Namechanged to be a bit less googleable.
I've a history of a couple of severe depressions with self harming and anorexia being part of the symptoms. I tend to follow a pattern of getting stressed, working insanely hard to cope with feelings then crashing, stop eating and start self harming. In between these 'bouts' Im stable, weights reasonable, no SH-ing and get on well in life.
Had surgery very recently. It was difficult and a long, difficult and on occasions traumatic time leading up to it. I was so scared that I coped by keeping myself extraordinarily busy with physical stuff. Even the afternoon after the morning surgery I kept going though I had a bad head, felt sick and faint. kept working all weekend.
Today I feel crumpled. Weepy, exhausted, no appetite, worrying irrationally. Have had to phone hospital about physical symptoms today related to surgery and even though they say its fine I find it hard to trust them.

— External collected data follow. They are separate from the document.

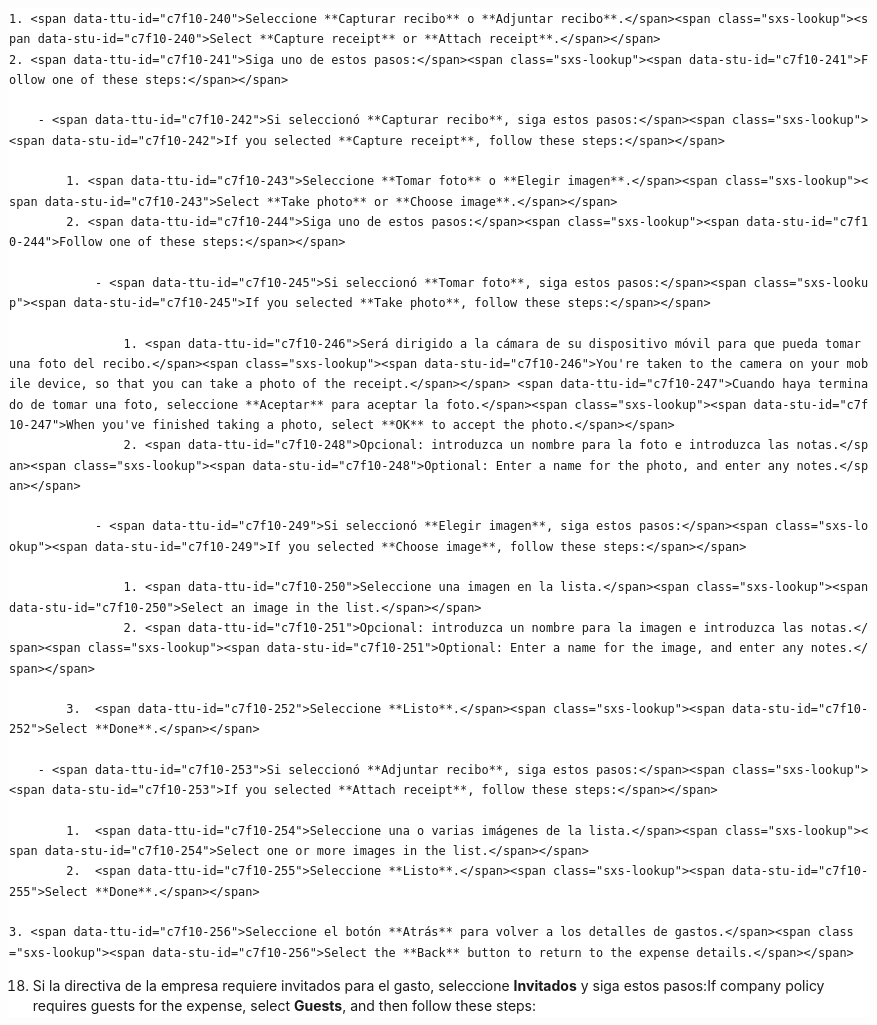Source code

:     1. <span data-ttu-id="c7f10-240">Seleccione **Capturar recibo** o **Adjuntar recibo**.</span><span class="sxs-lookup"><span data-stu-id="c7f10-240">Select **Capture receipt** or **Attach receipt**.</span></span>
    2. <span data-ttu-id="c7f10-241">Siga uno de estos pasos:</span><span class="sxs-lookup"><span data-stu-id="c7f10-241">Follow one of these steps:</span></span>

        - <span data-ttu-id="c7f10-242">Si seleccionó **Capturar recibo**, siga estos pasos:</span><span class="sxs-lookup"><span data-stu-id="c7f10-242">If you selected **Capture receipt**, follow these steps:</span></span>

            1. <span data-ttu-id="c7f10-243">Seleccione **Tomar foto** o **Elegir imagen**.</span><span class="sxs-lookup"><span data-stu-id="c7f10-243">Select **Take photo** or **Choose image**.</span></span>
            2. <span data-ttu-id="c7f10-244">Siga uno de estos pasos:</span><span class="sxs-lookup"><span data-stu-id="c7f10-244">Follow one of these steps:</span></span>

                - <span data-ttu-id="c7f10-245">Si seleccionó **Tomar foto**, siga estos pasos:</span><span class="sxs-lookup"><span data-stu-id="c7f10-245">If you selected **Take photo**, follow these steps:</span></span>

                    1. <span data-ttu-id="c7f10-246">Será dirigido a la cámara de su dispositivo móvil para que pueda tomar una foto del recibo.</span><span class="sxs-lookup"><span data-stu-id="c7f10-246">You're taken to the camera on your mobile device, so that you can take a photo of the receipt.</span></span> <span data-ttu-id="c7f10-247">Cuando haya terminado de tomar una foto, seleccione **Aceptar** para aceptar la foto.</span><span class="sxs-lookup"><span data-stu-id="c7f10-247">When you've finished taking a photo, select **OK** to accept the photo.</span></span>
                    2. <span data-ttu-id="c7f10-248">Opcional: introduzca un nombre para la foto e introduzca las notas.</span><span class="sxs-lookup"><span data-stu-id="c7f10-248">Optional: Enter a name for the photo, and enter any notes.</span></span>

                - <span data-ttu-id="c7f10-249">Si seleccionó **Elegir imagen**, siga estos pasos:</span><span class="sxs-lookup"><span data-stu-id="c7f10-249">If you selected **Choose image**, follow these steps:</span></span>

                    1. <span data-ttu-id="c7f10-250">Seleccione una imagen en la lista.</span><span class="sxs-lookup"><span data-stu-id="c7f10-250">Select an image in the list.</span></span>
                    2. <span data-ttu-id="c7f10-251">Opcional: introduzca un nombre para la imagen e introduzca las notas.</span><span class="sxs-lookup"><span data-stu-id="c7f10-251">Optional: Enter a name for the image, and enter any notes.</span></span>

            3.  <span data-ttu-id="c7f10-252">Seleccione **Listo**.</span><span class="sxs-lookup"><span data-stu-id="c7f10-252">Select **Done**.</span></span>

        - <span data-ttu-id="c7f10-253">Si seleccionó **Adjuntar recibo**, siga estos pasos:</span><span class="sxs-lookup"><span data-stu-id="c7f10-253">If you selected **Attach receipt**, follow these steps:</span></span>

            1.  <span data-ttu-id="c7f10-254">Seleccione una o varias imágenes de la lista.</span><span class="sxs-lookup"><span data-stu-id="c7f10-254">Select one or more images in the list.</span></span>
            2.  <span data-ttu-id="c7f10-255">Seleccione **Listo**.</span><span class="sxs-lookup"><span data-stu-id="c7f10-255">Select **Done**.</span></span>

    3. <span data-ttu-id="c7f10-256">Seleccione el botón **Atrás** para volver a los detalles de gastos.</span><span class="sxs-lookup"><span data-stu-id="c7f10-256">Select the **Back** button to return to the expense details.</span></span>

18. <span data-ttu-id="c7f10-257">Si la directiva de la empresa requiere invitados para el gasto, seleccione **Invitados** y siga estos pasos:</span><span class="sxs-lookup"><span data-stu-id="c7f10-257">If company policy requires guests for the expense, select **Guests**, and then follow these steps:</span></span>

All I want to do is cry but I'm in such a pickle with all my comittments. Even today I got phoned asking me to come out and deliver leaflets and stupid idiot me, even though my brain was crying out not to be stupid I said yes.
I think I'm starting to lose the plot and I'm scared of that. i just want to be me. not some weepy irrational idiot on the road to self destruction.
not sure quite how to get back on track?